With what you use, is there anything i could add to it to enhance it any? 
Also, how much are you dosing per gallon? Or what do you dose to your tank and what size is your tank? 

Thanks for the help


----------



## Tex Gal (Nov 1, 2007)

I use the combo from Greenleafaquariums.com. Orlando added a little more Boron in my trace minerals for me, as I was getting twisted leaf growth.
Micros/ trace minerals -
Plantex CSM + B - 1 / 2 Pound
Macros -
Potassium Nitrate (KNO3) - 1 Pound
Mono Potassium Phosphate (KH2PO4) - 1 / 2 Pound
Potassium Sulfate (K2SO4) - 1 Pound
And I add on the day I dose traces:
Iron Chelate 11% DPTA (Diethylenetriaminepentaacetic acid) Chelating Agent

In different tanks I dose different amounts. The most massive dosing goes in my 95G tank. I have very high light and fast growing stems in there. As the plant mass increases I increase my dosing to heaping rounded spoonfuls. Currently I dose the following. 

MWF - Macros: 
KNO3 - 2 tsp
KH2PO4 - 1 tsp
K2SO4 - 1 tsp

TTHS- Micros
CSM+B - 1 tsp
Iron Chelate 1/3 tsp.

SUNDAY - 50% water change.

If I dose less than this I will get Cyno from lack of Nitrates, or plant melt from starving them. I have many difficult plants and they are great indicators for lack of nutients.


----------



## Z400 (Mar 24, 2010)

And you just pour the powder straight into the tank from your spoon? 



Your helping me a bunch!


----------



## niko (Jan 28, 2004)

Even if Tex Gal does not pour the dry powders in her tank using spoons I do not see why you can't do it. Many people do it. It's the best way to run a planted tank that we have figured out - feed them a lot and change the water a lot. Your tank will be beautiful!

If algae ever shows up all you have to do is to ask for advice how to adjust your fertilization.

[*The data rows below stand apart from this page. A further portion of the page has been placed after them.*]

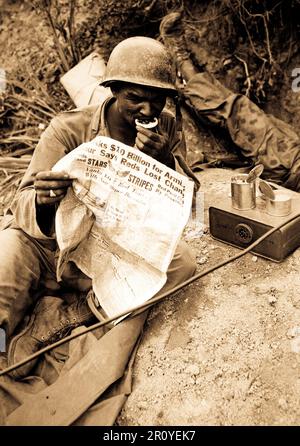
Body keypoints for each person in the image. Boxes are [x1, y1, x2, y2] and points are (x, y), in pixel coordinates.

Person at [0, 36, 199, 380]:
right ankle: (3, 353)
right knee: (4, 270)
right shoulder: (68, 128)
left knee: (182, 263)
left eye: (157, 101)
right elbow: (22, 204)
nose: (148, 112)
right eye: (134, 99)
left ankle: (72, 313)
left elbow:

There are plenty of helpful people with experience that will be glad to help.

Enjoy!

--Nikolay


----------



## Tex Gal (Nov 1, 2007)

Yes, I do use spoons.


----------



## Newt (Apr 1, 2004)

I just used Bob's and I highly recommend them.


----------



## Z400 (Mar 24, 2010)

Ive got ferts on the way!


----------



## Z400 (Mar 24, 2010)

Dont think i'll be ordering from Bob's EVER again.


----------



## Newt (Apr 1, 2004)

Z400 said:


> Dont think i'll be ordering from Bob's EVER again.


Why?


----------



## Z400 (Mar 24, 2010)

Ordered on the 4th, package was sent out on the 10th. 

No email response. 
Confirmation number is dead.


----------



## Newt (Apr 1, 2004)

The Site does specify they only ship on Sat, Mon and Tues. Did you email them? I got an auto shipping confirmation.

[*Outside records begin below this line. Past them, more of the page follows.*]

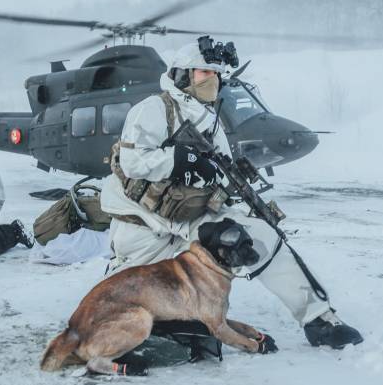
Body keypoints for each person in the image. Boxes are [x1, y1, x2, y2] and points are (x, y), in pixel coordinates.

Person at [99, 38, 364, 350]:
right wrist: (179, 160)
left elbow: (219, 172)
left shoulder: (210, 118)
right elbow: (132, 162)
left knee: (259, 237)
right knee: (125, 292)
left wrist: (236, 197)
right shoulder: (153, 110)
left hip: (191, 213)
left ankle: (319, 320)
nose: (213, 79)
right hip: (144, 217)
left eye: (216, 74)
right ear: (182, 75)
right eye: (204, 73)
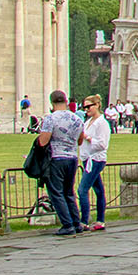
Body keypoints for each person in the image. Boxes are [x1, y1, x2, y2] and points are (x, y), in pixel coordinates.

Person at [35, 91, 85, 235]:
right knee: (69, 192)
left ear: (52, 103)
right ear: (66, 101)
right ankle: (77, 223)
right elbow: (80, 141)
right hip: (72, 158)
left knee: (56, 192)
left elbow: (43, 141)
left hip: (57, 158)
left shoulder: (50, 119)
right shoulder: (77, 119)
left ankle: (67, 224)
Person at [78, 95, 110, 231]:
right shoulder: (89, 121)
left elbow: (102, 144)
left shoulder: (102, 123)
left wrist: (88, 138)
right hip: (87, 158)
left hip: (96, 159)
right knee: (98, 190)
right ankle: (100, 220)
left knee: (82, 189)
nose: (86, 110)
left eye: (88, 106)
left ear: (97, 105)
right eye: (84, 107)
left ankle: (84, 221)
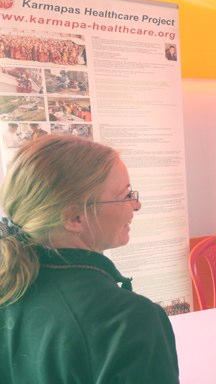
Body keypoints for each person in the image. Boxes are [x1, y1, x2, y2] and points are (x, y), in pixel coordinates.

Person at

If you want to pay 25 to 50% more for your ferts JUST to get them shipped out the day or day after you order, then use someone else. I used to order from one of those places who charges as much for shipping as they do for the overpriced ferts (you know the place)and I got product that was so bad I couldnt use it in my tank. He even tried to convince me nothing was wrong with the ferts. GH Booster that wouldnt dissolve and the KNO3 stunk really bad and it caused me to almost loose half my plants and created algae issues I no longer have just 2 week after switching to Bob's ferts. Unless Rex returns to good health I'll be using Bob's.


----------